Рельс исчезает.
Внутри у меня все обрывается.
Мы мчимся по туннелю – вспыхивающие в темноте светлячки только усиливают ощущение дезориентации и скорости.
Вырываемся из тьмы, и я хватаюсь за кресло. Поезд тормозит, и меня настойчиво тянет вперед.
– Станция Центральная, – объявляет автоматический проводник.
В шести дюймах от моего лица возникает голограмма: «Это ваша остановка? Да или нет?»
– Давай выйдем здесь, – предлагает Аманда.
Я трогаю рукой слово «Да», и моя спутница делает то же самое.

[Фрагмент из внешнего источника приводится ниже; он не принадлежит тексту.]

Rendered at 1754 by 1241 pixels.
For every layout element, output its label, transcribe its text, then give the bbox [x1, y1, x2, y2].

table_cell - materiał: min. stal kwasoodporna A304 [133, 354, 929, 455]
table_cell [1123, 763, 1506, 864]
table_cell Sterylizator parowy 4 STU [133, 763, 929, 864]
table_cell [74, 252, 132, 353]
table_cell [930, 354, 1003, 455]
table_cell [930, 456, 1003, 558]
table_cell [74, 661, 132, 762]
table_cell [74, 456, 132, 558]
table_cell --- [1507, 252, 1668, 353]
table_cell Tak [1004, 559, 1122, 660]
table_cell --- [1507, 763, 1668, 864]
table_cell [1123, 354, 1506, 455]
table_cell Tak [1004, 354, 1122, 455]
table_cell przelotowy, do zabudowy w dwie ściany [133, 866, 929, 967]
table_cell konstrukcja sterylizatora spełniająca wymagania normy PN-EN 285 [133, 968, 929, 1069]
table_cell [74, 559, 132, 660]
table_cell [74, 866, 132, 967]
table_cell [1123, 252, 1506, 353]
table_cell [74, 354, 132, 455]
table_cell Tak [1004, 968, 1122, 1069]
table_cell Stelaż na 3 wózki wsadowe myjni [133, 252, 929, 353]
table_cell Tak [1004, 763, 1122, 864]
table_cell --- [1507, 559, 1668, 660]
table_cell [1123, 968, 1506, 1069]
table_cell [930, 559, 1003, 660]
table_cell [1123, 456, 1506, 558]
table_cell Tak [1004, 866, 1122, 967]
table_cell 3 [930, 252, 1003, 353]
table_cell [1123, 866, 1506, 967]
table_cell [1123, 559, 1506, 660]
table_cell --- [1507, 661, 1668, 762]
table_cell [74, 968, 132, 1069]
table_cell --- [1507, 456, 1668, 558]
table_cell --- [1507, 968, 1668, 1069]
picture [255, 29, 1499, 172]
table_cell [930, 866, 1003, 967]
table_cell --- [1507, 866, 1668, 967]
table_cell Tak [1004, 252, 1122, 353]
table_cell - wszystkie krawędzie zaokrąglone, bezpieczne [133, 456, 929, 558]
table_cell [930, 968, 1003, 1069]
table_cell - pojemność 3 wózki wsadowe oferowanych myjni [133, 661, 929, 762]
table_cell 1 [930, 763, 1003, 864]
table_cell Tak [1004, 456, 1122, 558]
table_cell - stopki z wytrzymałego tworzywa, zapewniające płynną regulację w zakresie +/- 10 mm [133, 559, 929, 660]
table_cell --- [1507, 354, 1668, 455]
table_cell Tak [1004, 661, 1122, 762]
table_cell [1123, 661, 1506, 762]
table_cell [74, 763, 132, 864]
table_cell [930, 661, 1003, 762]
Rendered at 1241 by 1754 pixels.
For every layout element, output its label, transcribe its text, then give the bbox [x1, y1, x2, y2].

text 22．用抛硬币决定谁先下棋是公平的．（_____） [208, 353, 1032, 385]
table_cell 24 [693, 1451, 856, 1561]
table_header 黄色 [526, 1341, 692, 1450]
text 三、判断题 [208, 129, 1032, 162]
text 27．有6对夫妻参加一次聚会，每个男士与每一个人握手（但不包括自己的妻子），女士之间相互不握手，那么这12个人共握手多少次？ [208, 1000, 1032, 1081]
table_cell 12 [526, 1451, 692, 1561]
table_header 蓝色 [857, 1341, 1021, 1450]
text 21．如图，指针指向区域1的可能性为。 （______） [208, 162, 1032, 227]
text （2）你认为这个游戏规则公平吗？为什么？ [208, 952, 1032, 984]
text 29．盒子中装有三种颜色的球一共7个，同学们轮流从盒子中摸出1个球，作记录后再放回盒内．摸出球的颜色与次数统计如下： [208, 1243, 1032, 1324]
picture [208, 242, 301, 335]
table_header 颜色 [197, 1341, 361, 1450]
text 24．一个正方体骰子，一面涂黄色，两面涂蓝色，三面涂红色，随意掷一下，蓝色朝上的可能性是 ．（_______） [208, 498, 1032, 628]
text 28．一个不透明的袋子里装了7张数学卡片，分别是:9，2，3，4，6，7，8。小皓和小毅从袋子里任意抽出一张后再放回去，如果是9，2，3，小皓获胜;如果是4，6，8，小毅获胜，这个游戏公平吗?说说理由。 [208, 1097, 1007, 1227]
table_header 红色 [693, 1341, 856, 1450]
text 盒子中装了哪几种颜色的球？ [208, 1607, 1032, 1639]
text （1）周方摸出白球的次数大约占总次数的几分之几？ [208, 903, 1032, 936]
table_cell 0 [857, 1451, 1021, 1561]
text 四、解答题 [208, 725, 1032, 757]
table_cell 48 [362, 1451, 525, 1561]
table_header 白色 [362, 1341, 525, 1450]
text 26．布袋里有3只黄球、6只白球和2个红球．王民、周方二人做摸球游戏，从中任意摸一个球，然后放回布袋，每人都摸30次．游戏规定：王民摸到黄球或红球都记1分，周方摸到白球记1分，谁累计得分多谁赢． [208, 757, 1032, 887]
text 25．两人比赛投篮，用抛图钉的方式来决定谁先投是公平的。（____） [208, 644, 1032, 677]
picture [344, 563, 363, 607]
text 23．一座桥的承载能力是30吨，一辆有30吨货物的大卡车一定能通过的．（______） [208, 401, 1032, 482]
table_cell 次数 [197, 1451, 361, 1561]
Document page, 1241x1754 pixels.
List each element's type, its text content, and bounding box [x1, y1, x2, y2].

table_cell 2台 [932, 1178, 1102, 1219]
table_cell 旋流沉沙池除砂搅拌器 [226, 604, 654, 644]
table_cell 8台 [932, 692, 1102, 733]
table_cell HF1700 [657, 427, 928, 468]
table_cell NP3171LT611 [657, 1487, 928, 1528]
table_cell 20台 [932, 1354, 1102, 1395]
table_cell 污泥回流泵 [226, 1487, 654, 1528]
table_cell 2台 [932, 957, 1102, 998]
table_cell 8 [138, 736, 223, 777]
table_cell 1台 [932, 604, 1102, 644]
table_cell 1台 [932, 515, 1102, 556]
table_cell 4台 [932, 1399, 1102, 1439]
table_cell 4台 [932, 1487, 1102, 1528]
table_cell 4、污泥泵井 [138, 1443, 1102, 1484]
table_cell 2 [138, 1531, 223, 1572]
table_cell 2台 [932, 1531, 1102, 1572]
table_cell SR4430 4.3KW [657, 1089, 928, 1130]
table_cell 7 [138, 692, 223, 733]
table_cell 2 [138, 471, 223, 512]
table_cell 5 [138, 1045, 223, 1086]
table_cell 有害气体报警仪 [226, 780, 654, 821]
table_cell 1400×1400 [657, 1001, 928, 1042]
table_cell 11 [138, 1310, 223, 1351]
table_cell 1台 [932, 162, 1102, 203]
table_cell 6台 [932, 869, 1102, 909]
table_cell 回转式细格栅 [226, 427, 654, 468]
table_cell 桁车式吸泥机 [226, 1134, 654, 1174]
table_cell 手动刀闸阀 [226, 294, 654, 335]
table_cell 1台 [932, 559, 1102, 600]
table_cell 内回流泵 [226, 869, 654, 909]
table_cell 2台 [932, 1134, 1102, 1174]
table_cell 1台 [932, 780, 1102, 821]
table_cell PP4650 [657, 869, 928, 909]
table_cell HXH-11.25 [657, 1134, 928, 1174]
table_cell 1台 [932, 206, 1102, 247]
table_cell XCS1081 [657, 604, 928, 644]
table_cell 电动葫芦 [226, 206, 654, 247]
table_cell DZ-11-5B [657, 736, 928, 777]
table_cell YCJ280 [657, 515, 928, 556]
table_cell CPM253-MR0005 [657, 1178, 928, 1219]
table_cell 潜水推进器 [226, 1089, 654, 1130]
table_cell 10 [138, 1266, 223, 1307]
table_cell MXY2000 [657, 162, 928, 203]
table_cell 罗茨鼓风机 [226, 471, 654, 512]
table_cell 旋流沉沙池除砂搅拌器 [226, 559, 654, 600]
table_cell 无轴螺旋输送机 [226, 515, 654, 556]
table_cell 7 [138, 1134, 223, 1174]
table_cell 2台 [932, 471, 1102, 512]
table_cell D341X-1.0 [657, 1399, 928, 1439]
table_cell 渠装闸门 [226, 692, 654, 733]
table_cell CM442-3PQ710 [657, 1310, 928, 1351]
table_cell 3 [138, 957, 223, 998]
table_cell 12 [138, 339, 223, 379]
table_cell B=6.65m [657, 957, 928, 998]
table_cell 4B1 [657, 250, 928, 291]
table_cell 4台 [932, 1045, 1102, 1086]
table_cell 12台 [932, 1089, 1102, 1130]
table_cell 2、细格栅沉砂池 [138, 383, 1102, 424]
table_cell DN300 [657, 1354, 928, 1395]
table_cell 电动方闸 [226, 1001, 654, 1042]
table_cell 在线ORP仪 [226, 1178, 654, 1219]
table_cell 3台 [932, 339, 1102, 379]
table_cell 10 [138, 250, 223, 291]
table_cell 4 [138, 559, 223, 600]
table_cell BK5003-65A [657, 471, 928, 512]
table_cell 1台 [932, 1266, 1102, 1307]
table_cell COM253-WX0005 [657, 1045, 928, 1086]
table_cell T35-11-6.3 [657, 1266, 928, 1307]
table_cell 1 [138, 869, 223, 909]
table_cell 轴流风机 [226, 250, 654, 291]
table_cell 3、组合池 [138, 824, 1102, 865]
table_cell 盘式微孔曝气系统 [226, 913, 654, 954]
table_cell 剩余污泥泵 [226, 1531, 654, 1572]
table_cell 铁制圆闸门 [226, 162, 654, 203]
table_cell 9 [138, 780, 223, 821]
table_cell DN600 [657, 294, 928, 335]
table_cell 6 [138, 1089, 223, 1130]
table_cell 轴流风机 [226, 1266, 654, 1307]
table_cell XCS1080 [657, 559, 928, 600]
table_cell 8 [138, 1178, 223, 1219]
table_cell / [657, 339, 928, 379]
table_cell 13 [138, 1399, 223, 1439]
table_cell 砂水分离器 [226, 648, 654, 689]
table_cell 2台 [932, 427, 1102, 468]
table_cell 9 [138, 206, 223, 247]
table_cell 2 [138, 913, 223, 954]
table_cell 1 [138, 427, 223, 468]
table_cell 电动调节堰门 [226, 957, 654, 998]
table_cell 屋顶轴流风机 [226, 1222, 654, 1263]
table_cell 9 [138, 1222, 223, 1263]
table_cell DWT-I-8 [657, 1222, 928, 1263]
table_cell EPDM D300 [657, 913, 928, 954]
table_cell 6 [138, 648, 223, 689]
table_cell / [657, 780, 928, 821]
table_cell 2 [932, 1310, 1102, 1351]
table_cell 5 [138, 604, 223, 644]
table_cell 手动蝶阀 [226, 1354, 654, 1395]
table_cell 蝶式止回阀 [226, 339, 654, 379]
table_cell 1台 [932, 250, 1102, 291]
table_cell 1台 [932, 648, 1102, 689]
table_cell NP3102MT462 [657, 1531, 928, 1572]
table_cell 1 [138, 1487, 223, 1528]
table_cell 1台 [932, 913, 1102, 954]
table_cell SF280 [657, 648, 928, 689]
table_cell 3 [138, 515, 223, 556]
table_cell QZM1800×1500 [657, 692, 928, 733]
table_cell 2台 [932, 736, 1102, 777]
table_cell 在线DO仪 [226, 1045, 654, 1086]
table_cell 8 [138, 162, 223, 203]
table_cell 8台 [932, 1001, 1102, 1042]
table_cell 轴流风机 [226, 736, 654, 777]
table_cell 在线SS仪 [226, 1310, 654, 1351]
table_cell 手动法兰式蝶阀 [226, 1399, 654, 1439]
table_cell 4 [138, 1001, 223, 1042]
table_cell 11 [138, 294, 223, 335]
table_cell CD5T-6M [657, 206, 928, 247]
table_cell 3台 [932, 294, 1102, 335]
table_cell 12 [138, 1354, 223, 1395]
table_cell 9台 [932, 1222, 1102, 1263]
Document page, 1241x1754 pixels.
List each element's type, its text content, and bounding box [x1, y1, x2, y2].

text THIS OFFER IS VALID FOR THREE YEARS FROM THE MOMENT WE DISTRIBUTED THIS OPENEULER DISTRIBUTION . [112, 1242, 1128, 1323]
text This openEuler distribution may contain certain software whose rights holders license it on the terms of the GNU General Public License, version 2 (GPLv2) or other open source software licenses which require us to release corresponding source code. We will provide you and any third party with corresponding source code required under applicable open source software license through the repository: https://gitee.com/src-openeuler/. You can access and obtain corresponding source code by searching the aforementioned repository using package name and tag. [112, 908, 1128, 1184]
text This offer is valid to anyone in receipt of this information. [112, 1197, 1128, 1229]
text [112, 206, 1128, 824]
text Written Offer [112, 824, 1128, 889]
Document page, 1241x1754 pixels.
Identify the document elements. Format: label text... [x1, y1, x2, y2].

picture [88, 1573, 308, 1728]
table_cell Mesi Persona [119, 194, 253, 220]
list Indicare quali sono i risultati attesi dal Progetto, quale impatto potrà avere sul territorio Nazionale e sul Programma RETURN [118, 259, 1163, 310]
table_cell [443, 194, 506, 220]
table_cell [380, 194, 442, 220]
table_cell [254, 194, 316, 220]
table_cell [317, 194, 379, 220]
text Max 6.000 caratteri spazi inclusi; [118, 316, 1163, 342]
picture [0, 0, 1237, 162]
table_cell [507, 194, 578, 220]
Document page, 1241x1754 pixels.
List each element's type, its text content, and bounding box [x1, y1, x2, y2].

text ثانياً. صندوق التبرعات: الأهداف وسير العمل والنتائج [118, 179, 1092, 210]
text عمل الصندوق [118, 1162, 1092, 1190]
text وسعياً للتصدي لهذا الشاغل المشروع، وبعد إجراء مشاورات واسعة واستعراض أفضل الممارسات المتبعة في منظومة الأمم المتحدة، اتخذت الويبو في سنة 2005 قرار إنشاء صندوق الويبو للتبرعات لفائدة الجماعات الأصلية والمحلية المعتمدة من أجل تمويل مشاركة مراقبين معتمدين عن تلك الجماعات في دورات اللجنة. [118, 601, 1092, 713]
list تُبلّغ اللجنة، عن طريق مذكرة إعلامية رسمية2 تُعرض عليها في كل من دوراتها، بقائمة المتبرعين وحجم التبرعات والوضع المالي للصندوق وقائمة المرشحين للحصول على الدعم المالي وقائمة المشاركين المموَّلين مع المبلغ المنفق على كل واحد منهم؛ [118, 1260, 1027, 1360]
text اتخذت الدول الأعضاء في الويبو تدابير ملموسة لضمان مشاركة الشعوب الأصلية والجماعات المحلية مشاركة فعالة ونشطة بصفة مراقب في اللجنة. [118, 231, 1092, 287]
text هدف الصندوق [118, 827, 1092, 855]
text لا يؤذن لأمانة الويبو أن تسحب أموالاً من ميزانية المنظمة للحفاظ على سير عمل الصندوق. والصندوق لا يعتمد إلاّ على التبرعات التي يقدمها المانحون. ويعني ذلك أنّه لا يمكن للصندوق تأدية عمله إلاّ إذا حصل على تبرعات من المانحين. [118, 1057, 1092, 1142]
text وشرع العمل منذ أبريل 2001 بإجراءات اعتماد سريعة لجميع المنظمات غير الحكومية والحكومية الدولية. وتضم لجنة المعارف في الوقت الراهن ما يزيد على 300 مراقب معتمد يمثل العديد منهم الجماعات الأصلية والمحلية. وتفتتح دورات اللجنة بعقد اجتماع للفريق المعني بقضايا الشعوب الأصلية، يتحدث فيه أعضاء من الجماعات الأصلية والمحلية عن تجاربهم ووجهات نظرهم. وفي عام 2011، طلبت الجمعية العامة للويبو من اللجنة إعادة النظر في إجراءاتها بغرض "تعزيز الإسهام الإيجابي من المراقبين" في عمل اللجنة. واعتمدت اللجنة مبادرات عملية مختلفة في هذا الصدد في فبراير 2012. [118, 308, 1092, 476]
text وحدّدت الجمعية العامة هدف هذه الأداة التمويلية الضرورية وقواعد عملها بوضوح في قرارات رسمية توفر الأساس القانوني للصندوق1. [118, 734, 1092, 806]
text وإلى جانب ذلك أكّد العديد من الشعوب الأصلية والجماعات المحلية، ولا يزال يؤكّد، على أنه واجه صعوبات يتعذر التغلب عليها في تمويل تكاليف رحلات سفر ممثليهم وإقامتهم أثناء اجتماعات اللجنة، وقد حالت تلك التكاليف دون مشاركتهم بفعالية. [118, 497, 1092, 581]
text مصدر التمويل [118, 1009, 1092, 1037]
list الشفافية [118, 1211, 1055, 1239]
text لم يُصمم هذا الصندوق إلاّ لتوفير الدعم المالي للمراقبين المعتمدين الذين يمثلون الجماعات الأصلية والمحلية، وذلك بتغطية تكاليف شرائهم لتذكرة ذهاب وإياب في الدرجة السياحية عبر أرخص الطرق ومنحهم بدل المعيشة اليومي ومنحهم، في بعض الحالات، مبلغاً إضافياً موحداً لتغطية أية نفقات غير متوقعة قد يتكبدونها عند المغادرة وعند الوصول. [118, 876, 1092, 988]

Крепления отщелкиваются и исчезают в кресле. Мы поднимаемся и вместе с другими пассажирами выходим на платформу величественной станции, в сравнении с которой нью-йоркский Центральный вокзал показался бы карликом. Высоченный терминал с потолком, напоминающим изогнутое под разными углами стекло: солнечный свет проходит сквозь него и рассеивается в зале, проецируя узоры на мраморные стены.
В зале полным-полно народу.
В воздухе повисли долгие, хрипловатые ноты саксофона.
У противоположной стороны зала мы с опаской поднимаемся по напоминающим водопад ступенькам.
Едва ли не все вокруг нас разговаривают – очевидно, по телефону, хотя никаких мобильных устройств я не вижу.
Наверху мы проходим через один из дюжины турникетов.
Улица отдана пешеходам – ни автомобилей, ни светофоров.
Мы стоим у высочайшего из всех зданий, которые я когда-либо видел. Даже вблизи оно выглядит нереальным и, не имея явно выраженного деления на этажи, напоминает цельный кусок льда или хрусталя.
Движимые любопытством, мы пересекаем улицу, входим в вестибюль башни и, следуя указателям, присоединяемся к очереди на обзорную площадку.
Лифт взлетает наверх с поразительной быстротой.
Из-за постоянного изменения давления закладывает уши, и мне все время приходится сглатывать.
Через две минуты кабина останавливается. Смотритель сообщает, что у нас есть десять минут.
Дверь открывается, и нас встречает пробирающий до костей порыв ветра. Мы проходим мимо голограммы с короткой информацией: «Вы находитесь на высоте 7082 фута над уровнем улицы».
Шахта лифта занимает центральную часть крохотной обзорной площадки, и до самой вершины башни всего лишь пятьдесят футов – венчающая стеклянное сооружение свернутая верхушка напоминает язык пламени.
Мы подходим к краю, и перед нами материализуется еще одна голограмма: «Гласс-тауэр – высочайшее здание Среднего Запада и третье по высоте в Америке».
Наверху холодно – с озера непрерывно дует ветер. Воздух здесь более разреженный, и я ощущаю легкое головокружение, хотя и не знаю, связано ли оно только с нехваткой кислорода.